BTW, HID gives around 3000 lumens so the Osrams are not far off.
Should work very well in your projectors.


----------



## impster (May 2, 2007)

Where can I buy these then? Can't find them online anywhere?

Thanks

Impster


----------



## rob3rto (May 23, 2007)

impster said:


> Where can I buy these then? Can't find them online anywhere?
> 
> Thanks
> 
> Impster


eBay # 110476571383


----------



## packard (Jun 8, 2009)

rob3rto said:


> The best lamps for your headlights are the Osram Hyper H7 ones (64217).
> 
> Std H7 = 1400-1500 lumens
> Philips Xtreme = 1500-1600 lumens
> ...


Do you know where the new Ring ones are that i mentioned earlier?


----------



## gt5500 (Aug 6, 2008)

Best lighting upgrade I did on my E39 was to rip out the crummy hella projectors and retro fit a pair of FX-R projectors in with Osram 4300k HID bulbs and matsush1ta ballasts. I did have a plug and play HID kit in the original projectors but its night and day with the FX-R's. Took a bit of work to get them fitted and almost £200 but the E39 halogen lights are so dire I was starting to hate the car.


----------



## rob3rto (May 23, 2007)

Dagnabit!

There IS a better lamp than the Osram Hyper H7.

It is the H7 HIR. 

Not an "instant" light like halogen gives as it uses internally reflected Infra Red to burn hotter. Takes a minute or two to get to its brightest. In tests, a set of these has outshon HID kits. Bit expensive though at around £20 per lamp. Will also need a fused and relayed wiring harness to power them direct from the battery as they need a full 14volts to work at their best OR a Catz Zeta ballast to really push them above a boosted 55watt HID kit.

Oh well, i'll have to wait until these burn out before buying yet another set of lamps.


----------



## Techgeek (Jun 7, 2007)

I have an a4 with the facelift projectors and was in exactly the same boat as you, I thought I was starting to go blind, I got a 50w 4300k hid kit and it's night and day.
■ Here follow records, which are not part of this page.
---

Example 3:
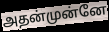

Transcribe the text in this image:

அதன்முன்னே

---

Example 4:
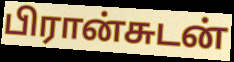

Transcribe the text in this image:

பிரான்சுடன்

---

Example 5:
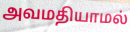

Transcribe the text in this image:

அவமதியாமல்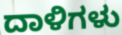
ದಾಳಿಗಳುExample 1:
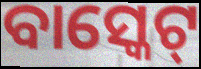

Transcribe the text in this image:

ବାସ୍କେଟ୍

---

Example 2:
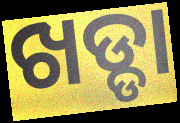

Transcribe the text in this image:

ଖଡ୍ଡା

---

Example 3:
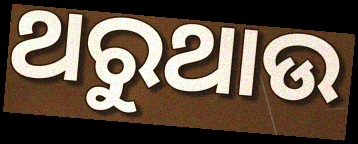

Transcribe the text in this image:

ଥରୁଥାଉ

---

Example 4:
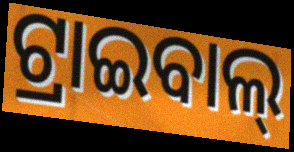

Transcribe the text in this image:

ଟ୍ରାଇବାଲ୍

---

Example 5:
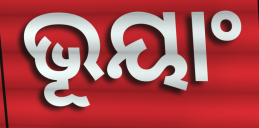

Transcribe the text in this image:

ଭୂୟାଂ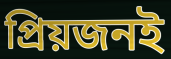
প্রিয়জনই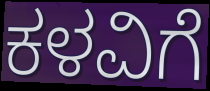
ಕಳವಿಗೆ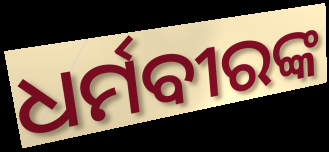
ଧର୍ମବୀରଙ୍କ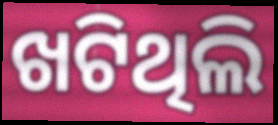
ଖଟିଥିଲି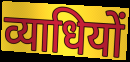
व्याधियोंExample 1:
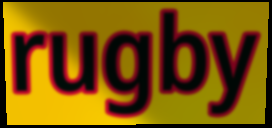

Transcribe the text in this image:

rugby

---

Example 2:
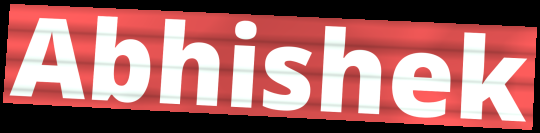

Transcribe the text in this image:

Abhishek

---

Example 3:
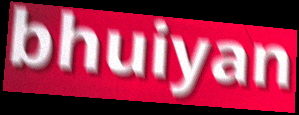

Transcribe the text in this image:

bhuiyan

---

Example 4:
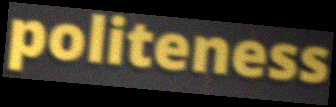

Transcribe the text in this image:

politeness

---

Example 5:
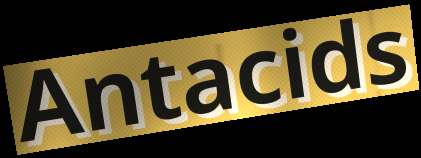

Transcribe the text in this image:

AntacidsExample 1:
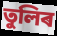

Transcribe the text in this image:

তুলিৰ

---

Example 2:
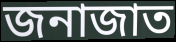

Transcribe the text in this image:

জনাজাত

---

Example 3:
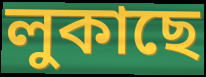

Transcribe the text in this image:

লুকাছে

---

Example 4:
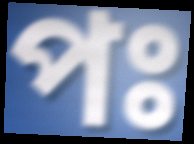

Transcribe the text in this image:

পঃ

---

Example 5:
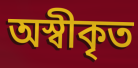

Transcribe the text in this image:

অস্বীকৃত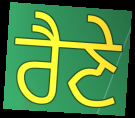
ਰੈਣੇ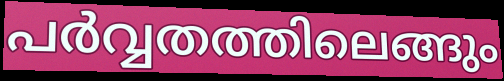
പർവ്വതത്തിലെങ്ങും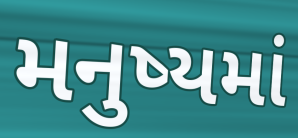
મનુષ્યમાં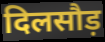
दिलसौड़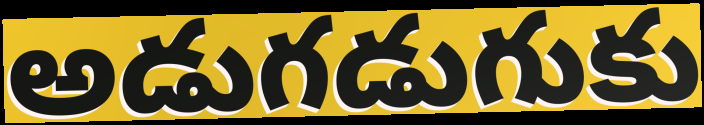
అడుగడుగుకు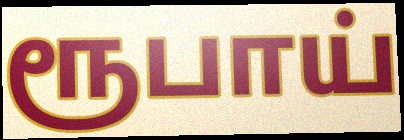
ரூபாய்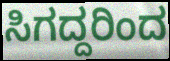
ಸಿಗದ್ದರಿಂದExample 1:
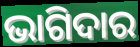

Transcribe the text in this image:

ଭାଗିଦାର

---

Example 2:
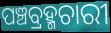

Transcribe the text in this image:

ପଞ୍ଚବ୍ରହ୍ମଚାରୀ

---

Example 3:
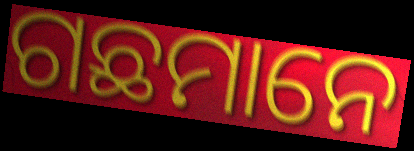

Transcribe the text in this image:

ଗଛମାନେ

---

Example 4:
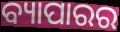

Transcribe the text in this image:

ବ୍ୟାପାରର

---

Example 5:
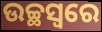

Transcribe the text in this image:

ଉଚ୍ଛସ୍ୱରେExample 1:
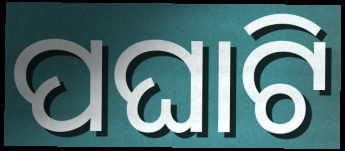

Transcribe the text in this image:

ପଘାଟି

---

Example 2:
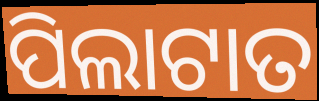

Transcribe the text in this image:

ପିଲାଟାତ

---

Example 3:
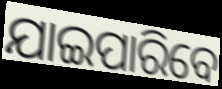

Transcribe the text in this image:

ଯାଇପାରିବେ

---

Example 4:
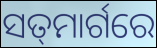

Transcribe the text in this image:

ସତ୍‌ମାର୍ଗରେ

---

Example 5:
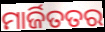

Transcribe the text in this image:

ମାର୍ଜିତତରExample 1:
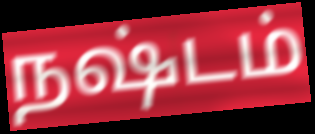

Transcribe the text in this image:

நஷ்டம்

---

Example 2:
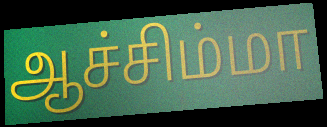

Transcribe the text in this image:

ஆச்சிம்மா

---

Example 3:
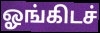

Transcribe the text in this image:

ஓங்கிடச்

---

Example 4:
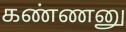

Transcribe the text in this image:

கண்ணனு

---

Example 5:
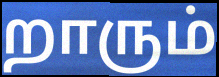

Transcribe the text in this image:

றாரும்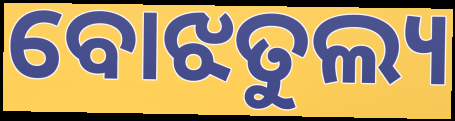
ବୋଝତୁଲ୍ୟ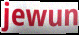
jewunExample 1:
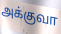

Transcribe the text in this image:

அக்குவா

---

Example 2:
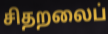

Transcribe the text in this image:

சிதறலைப்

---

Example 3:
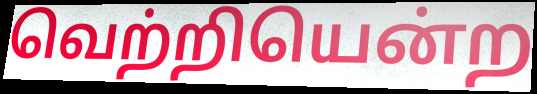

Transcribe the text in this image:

வெற்றியென்ற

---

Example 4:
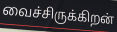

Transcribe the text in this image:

வைச்சிருக்கிறன்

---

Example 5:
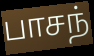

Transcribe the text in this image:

பாசந்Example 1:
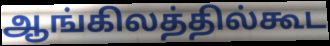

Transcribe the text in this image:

ஆங்கிலத்தில்கூட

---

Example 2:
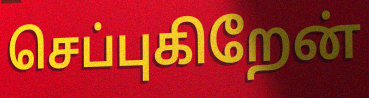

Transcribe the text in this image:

செப்புகிறேன்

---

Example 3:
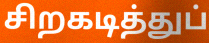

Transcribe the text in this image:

சிறகடித்துப்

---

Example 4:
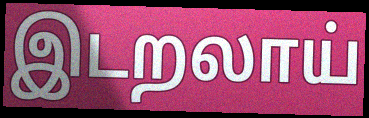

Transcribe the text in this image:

இடறலாய்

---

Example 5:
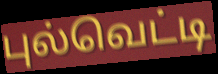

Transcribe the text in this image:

புல்வெட்டிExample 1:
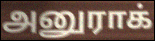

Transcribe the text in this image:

அனுராக்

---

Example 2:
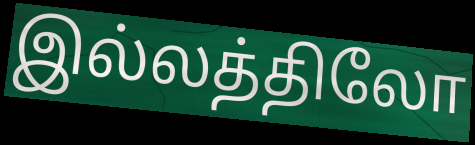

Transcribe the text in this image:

இல்லத்திலோ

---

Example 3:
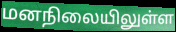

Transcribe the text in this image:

மனநிலையிலுள்ள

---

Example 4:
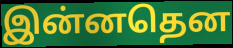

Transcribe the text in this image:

இன்னதென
After fitting I taken it to an mot station to get the beams aligned, well worth a fiver IMO. Never been flashed, never been pulled and passed the MOT no problems whatsoever and no bulb fail warnings. if you look inside the housings you can see they spec both H7 and D2S on the same projector so the headlights are already designed for hid.
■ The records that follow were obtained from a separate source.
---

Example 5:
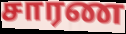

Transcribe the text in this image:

சாரணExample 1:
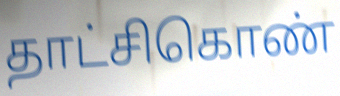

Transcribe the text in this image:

தாட்சிகொண்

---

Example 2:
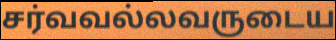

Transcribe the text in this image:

சர்வவல்லவருடைய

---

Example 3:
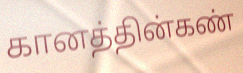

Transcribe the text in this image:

கானத்தின்கண்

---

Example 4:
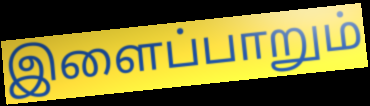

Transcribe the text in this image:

இளைப்பாறும்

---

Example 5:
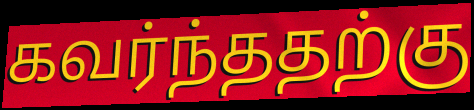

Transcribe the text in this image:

கவர்ந்ததற்கு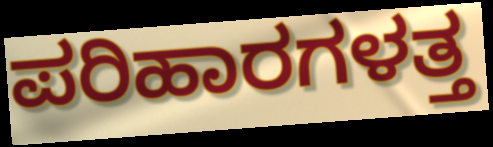
ಪರಿಹಾರಗಳತ್ತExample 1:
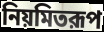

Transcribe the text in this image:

নিয়মিতরূপ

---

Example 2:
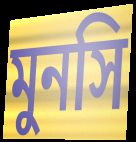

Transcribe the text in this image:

মুনসি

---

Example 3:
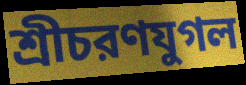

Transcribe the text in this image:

শ্রীচরণযুগল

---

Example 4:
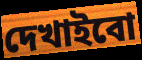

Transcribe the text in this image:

দেখাইবো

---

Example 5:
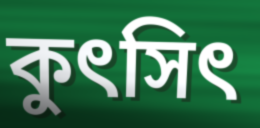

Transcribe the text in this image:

কুৎসিৎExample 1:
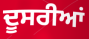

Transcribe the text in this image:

ਦੂਸਰੀਆਂ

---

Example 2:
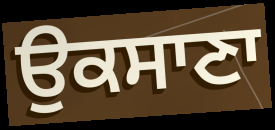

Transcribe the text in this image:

ਉਕਸਾਣਾ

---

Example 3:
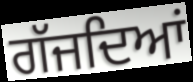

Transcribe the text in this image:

ਗੱਜਦਿਆਂ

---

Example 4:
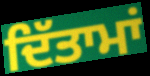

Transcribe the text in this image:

ਦਿੱਤਾਮਾਂ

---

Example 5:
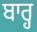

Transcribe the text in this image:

ਬਾਰ੍ਹ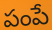
పంపేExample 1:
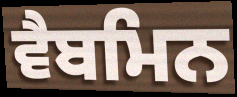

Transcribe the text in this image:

ਵੈਬਮਿਨ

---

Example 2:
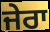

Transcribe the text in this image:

ਜੇਰਾ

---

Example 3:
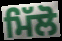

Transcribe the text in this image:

ਮਿੱਲੋ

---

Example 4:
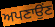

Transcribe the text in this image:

ਅਪਣਾਉਂਣ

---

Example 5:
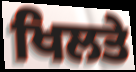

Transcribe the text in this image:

ਖਿਲਤੇ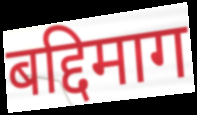
बद्दिमाग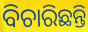
ବିଚାରିଛନ୍ତି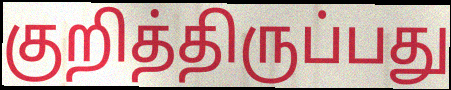
குறித்திருப்பதுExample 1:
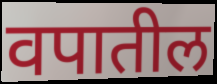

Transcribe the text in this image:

वपातील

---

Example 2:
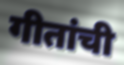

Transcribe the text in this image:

गीतांची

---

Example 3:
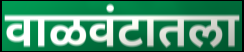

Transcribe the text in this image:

वाळवंटातला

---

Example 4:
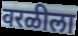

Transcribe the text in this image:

वरळीला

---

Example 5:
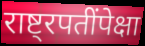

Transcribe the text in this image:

राष्ट्रपतींपेक्षाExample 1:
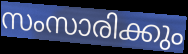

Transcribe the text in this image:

സംസാരിക്കും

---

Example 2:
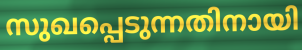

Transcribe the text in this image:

സുഖപ്പെടുന്നതിനായി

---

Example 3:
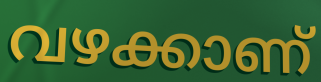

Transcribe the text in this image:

വഴക്കാണ്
I had the same concerns about legality and my mot tester told me the washer rule applies to new cars but not to aftermarket modifications, if you want to be absolutely above board you can ask an mot tester for an engineers report regarding the conversion to give to your insurance company.

Dont go higher than 4300k as when you go up in colour temperature your actually going down in brightness.


----------



## impster (May 2, 2007)

Bump to this old thread - i need suggestions for a good simple to fit and reliable and 'legal-looking' HID kit for my Audi A4 1.9TDI year2000. It's the one with facelift h/lamps.

Dipped beam is really shockingly bad.

Thanks.

Impster


----------



## impster (May 2, 2007)

Having spoken to a few on some other forums, the recommendation is the 35w kits. I can get either of these kits to within a few quid of each other (discount codes are available for 'hids4u'.

Can any of the experts here tell me if there's any diference between the 2? Many thanks once again - i hope to pull the trigger on one of these later this evening.

Thanks!

http://www.hids-direct.co.uk/product_info.php?products_id=254{5}115{1}131

http://www.hids4u.co.uk/h7-35w-proplus-xenon-hid-conversion-kit.html


----------